### Texto do exercício
"""
Atenas da Zona da Mata

Desde a segunda metade do século XIX, em Leopoldina funcionavam muitas escolas reconhecidas pelo bom nível da educação ali obtida. Mas foi no início do século XX que surgiu o epíteto de Atenas da Zona da Mata.
A mais antiga referência que encontrei a respeito foi de Roberto Capri, no livro Minas Gerais e seus Municípios, editado em 1916 pela Casa Pocai Weiss & Cia. Na página 242 o autor declara:
“Leopoldina se pode considerar a Athenas da Zona da Matta. A instrucção publica, principal propulsor da civilisação d`um povo é aqui largamente administrada, como attestam os seus estabelecimentos de ensino e a grande frequencia dos seus alumnos”.
Em 1950, José Ribeiro Leitão, ex-pároco em Leopoldina, jurista e ex-juiz federal, escreveu o soneto “Leopoldina” com os seguintes últimos versos:
“Tão rica no saber que a ilumina,
Atenas, não da Grécia mas da Mata
Nome que Aquino deu a Leopoldina.”
O último verso levou muitas pessoas a acreditarem que Aquino foi quem deu o epíteto a Leopoldina. Dom Francisco de Aquino Corrêa, Arcebispo de Cuiabá, homem de notável cultura aos 32 anos assumiu o governo da então Província de Mato Grosso, a qual governou de 1918 a 1922. Em 1927, após visitar Dom Aristides de Araújo Porto, então vigário da Paróquia de São Sebastião de Leopoldina e mais tarde Bispo de Montes Claros, Dom Aquino escreveu um soneto com o título “Leopoldina” que termina assim:
“E assim, coroando com os florões do estudo,
O teu nome que vale um nobre escudo,
És a Atenas da Mata, ó Leopoldina.”
Teria Dom Aquino lido Roberto Capri? Ou teria ouvido o epíteto em conversa com Dom Aristides?
Esta é uma republicação de postagem escrita em 2009.
"""
### Trecho dos dados
"""
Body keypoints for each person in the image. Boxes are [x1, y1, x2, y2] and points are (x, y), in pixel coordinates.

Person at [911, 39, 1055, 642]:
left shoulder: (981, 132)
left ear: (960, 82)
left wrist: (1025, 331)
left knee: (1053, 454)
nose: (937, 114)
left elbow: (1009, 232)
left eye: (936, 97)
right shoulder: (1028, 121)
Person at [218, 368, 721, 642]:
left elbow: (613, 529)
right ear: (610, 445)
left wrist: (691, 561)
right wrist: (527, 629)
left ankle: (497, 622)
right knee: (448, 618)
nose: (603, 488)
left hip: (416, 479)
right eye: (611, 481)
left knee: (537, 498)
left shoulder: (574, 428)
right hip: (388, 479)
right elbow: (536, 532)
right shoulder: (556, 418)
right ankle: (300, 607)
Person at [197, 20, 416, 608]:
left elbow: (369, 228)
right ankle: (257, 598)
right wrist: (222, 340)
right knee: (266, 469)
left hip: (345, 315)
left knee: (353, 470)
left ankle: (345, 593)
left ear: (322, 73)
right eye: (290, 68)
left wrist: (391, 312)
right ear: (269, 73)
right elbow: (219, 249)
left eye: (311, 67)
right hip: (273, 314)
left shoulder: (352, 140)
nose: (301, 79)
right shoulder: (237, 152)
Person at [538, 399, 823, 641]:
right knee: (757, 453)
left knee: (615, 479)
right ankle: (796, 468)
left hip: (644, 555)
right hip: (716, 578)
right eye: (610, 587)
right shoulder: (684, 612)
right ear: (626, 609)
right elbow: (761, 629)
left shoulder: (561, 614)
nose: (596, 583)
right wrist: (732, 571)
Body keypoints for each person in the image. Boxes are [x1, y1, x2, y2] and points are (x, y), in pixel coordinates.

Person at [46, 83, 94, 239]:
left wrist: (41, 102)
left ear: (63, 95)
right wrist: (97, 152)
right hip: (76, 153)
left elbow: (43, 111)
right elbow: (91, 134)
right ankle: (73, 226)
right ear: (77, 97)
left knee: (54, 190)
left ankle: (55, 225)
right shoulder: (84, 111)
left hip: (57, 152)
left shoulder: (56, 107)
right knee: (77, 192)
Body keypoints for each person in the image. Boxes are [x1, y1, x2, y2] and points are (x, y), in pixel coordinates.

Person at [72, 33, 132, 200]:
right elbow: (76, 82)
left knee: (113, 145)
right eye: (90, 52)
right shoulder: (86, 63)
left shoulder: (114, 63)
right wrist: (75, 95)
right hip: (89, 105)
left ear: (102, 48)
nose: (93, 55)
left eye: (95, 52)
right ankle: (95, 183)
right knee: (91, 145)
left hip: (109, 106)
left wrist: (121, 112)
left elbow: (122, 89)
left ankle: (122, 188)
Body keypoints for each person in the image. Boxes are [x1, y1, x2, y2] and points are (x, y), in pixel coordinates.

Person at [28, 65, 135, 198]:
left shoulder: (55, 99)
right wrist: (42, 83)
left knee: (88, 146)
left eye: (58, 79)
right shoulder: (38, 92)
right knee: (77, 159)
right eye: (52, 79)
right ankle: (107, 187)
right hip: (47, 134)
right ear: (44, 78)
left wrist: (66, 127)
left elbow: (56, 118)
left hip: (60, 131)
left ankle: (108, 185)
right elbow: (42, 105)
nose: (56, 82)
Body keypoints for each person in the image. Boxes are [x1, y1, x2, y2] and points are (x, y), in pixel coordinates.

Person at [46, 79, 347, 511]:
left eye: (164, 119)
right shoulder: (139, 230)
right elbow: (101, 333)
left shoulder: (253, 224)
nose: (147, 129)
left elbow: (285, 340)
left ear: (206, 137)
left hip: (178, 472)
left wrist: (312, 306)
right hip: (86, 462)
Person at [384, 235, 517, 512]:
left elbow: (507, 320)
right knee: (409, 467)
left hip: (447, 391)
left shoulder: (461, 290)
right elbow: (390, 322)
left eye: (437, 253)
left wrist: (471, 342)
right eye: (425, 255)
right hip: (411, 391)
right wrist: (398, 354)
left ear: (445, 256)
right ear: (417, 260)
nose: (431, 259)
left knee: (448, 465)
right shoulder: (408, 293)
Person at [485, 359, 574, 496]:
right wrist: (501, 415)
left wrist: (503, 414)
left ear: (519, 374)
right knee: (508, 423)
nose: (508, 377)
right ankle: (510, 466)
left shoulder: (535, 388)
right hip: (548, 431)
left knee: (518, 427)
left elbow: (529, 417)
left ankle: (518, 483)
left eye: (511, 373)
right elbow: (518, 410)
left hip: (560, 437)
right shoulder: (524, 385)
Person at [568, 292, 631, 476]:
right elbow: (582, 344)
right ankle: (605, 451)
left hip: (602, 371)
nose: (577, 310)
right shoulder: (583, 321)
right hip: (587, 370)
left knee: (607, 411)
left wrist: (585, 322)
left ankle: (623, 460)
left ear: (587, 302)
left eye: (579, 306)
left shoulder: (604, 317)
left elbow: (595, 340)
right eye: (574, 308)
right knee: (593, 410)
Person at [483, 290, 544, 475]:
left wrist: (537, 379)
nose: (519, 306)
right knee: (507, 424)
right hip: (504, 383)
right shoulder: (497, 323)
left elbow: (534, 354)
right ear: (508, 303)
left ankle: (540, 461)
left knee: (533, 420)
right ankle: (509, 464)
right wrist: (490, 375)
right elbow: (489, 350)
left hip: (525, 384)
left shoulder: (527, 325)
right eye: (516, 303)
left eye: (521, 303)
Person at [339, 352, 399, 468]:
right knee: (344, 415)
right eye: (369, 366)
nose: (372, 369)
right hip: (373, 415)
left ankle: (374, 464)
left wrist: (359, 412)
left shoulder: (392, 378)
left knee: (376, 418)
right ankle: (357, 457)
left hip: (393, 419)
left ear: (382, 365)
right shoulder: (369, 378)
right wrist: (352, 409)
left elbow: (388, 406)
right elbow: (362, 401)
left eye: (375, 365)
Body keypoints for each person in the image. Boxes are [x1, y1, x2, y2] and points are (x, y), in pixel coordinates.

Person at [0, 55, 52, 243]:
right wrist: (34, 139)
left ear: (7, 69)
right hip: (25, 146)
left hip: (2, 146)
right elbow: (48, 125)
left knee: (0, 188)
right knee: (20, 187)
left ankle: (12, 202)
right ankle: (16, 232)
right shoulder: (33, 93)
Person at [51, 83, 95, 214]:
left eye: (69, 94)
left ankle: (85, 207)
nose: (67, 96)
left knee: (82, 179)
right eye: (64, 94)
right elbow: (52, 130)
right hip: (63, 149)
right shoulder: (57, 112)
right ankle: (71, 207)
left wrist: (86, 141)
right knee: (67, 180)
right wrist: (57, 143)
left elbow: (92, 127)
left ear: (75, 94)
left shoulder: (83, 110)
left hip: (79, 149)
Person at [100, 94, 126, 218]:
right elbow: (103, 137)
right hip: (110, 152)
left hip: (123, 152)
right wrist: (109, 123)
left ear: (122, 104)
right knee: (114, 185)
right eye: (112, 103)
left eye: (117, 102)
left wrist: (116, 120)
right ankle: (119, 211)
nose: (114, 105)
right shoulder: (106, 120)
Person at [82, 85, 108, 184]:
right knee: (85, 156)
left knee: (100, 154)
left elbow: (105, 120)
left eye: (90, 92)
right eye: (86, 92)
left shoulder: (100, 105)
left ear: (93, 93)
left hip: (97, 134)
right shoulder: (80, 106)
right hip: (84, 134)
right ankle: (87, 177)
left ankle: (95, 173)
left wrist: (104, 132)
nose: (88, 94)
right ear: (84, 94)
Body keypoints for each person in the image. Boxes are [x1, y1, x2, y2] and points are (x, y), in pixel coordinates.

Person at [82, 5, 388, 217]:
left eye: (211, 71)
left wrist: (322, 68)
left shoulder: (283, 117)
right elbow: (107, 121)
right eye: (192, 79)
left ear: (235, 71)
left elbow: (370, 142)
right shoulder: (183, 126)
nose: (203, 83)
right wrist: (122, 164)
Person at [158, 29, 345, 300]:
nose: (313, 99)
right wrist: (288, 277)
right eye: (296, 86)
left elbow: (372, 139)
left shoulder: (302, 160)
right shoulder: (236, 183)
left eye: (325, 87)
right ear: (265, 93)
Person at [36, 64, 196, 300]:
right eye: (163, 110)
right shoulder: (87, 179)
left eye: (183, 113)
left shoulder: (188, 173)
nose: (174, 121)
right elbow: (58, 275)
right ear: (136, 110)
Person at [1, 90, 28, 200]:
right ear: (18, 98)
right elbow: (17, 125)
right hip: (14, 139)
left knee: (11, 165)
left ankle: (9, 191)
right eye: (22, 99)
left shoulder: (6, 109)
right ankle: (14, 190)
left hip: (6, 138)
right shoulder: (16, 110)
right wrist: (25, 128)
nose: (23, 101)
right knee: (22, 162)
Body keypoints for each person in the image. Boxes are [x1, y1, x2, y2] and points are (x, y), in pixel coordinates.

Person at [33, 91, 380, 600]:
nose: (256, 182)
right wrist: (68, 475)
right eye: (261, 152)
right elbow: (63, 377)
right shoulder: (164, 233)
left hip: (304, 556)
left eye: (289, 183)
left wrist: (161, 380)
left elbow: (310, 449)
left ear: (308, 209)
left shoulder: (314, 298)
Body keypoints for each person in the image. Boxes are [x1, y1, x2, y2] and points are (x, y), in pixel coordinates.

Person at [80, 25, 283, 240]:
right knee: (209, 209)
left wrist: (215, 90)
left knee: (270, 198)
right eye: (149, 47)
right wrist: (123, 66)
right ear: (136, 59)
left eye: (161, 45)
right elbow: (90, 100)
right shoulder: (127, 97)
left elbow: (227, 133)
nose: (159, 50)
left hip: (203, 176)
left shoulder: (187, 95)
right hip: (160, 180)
"""
### O que fazer
Traduza para o inglês esta frase do texto sobre Leopoldina: "Mas foi no início do século XX que surgiu o epíteto de Atenas da Zona da Mata."

### Espaço da resposta
But it was at the beginning of the twentieth century that the epithet "Athens of the Zona da Mata" arose.